I may be a Valviste but I too worry about the ALSC thing. In what is probably a bad faith move, I treat it as accidental and not essential. It's an accident for me: I agreed to come aboard because I knew from the interent a couple of the folks & respected their work.
As for the charge of young fogey, I am not young! & I would also say there are many different kinds of love. Forgive this rank self-indulgence, but here is a poem on the subject, which explains things about as well as I can:
TEODORO’S LAMENT
In the Aristotle lecture are explained
three kinds of love: philia, what burns
the cigarette, eros, what runs
on monkey glands, and agape,
what gets a paycheck.
In the meadow, under a sky empty
as glass, to the forge hut
we wander.
Above the forge—in which
we fashion parts—is stamped
Dolce far niente: if only
moonlight, no reading, no writing.
No love for us
in the forge. Only what love
ignites the sun.
Oh Lawrence,
I must say, the idea of being a valviste entices. But getting a poem in return for a rant is not self-indulgence. It's a gift. Thanks! I love it. Much better than the homily on the same topic at our wedding...
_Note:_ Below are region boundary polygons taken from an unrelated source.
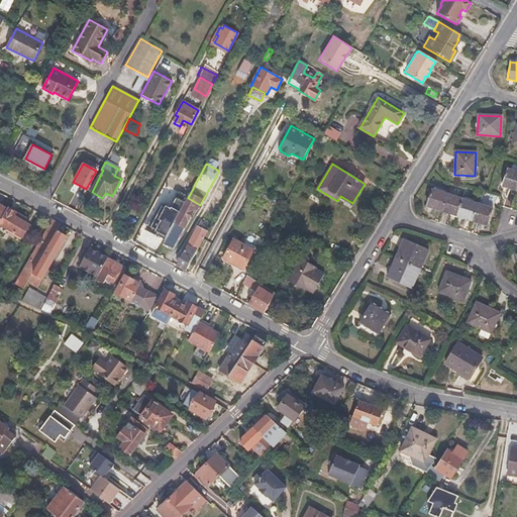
[(502,186),(516,190),(516,189),(516,172),(507,169),(502,186)]
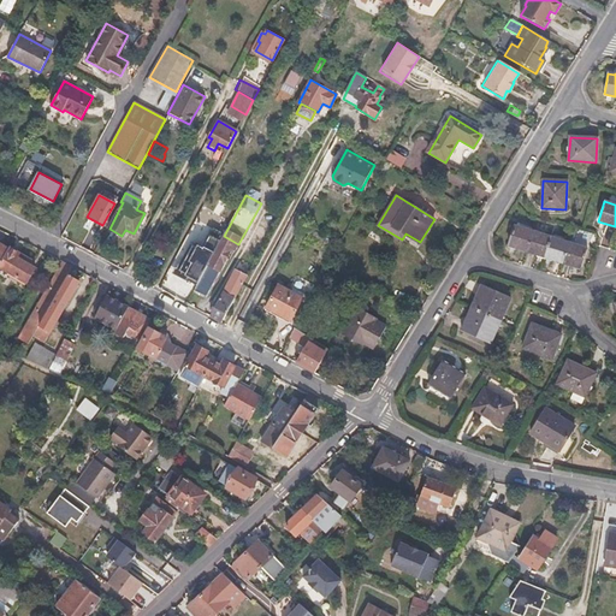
[(508,247),(526,252),(532,231),(515,226),(508,247)]
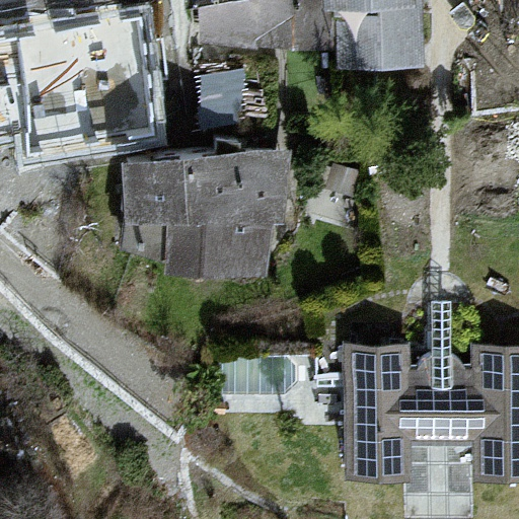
[(337,70),(422,67),(417,0),(194,0),(199,43),(337,50),(337,70)]
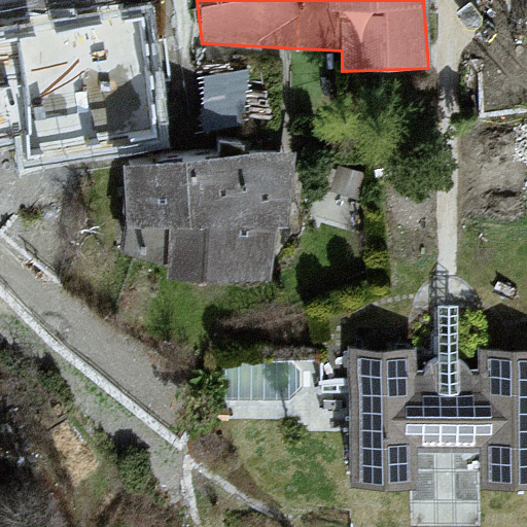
[(526,0),(508,0),(513,19),(526,18),(526,0)]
I am in the forge as I write this, so must go. I can confirm: no love here.
And you are blogging for the love, right, Anne? Great post. I have been wondering myself what the hell a blog like The Valve would look like in Australia and am feeling it would be pretty scary actually - no fogies, just cronies and enemies facing off relentlessly. Oh, hang on, that's what our journals are for...Maybe you should be grateful for small mercies :) is a young fogey such a bad thing?
Thanks, Genevieve!
Yes, lets keep the scratching and clawing as contained as we can, eh? Lawrence's frenchification of it gives the Valve a sense of humor: that's maybe the thing I was missing--though I think it's there and I am willing to be persuaded... And mabye that--humor--is my fogey-bogey: I don't mind being out of step, but I want to be able to enjoy it. I don't want to be a young scold.
Hello Anne. What a strange circuit I've just been on - relevant I think it is to the subject of your posting. I was just at The Valve (posting a comment kind of remarking on what seems to me the snarkiness of people who seem to be the regular commenters) - and I saw your blog in their blogroll - recognised it from a comment you left on mine the other day...and I recollect you got to my place via the valve?
Well, here's the abridged version:
1)I agree with everything you say.
2)I am blogrolling you (want to hear all about editing Mrs. Dalloway - and anything else you feel like telling)
3)I'm deferring making up my mind about the Valve, for now.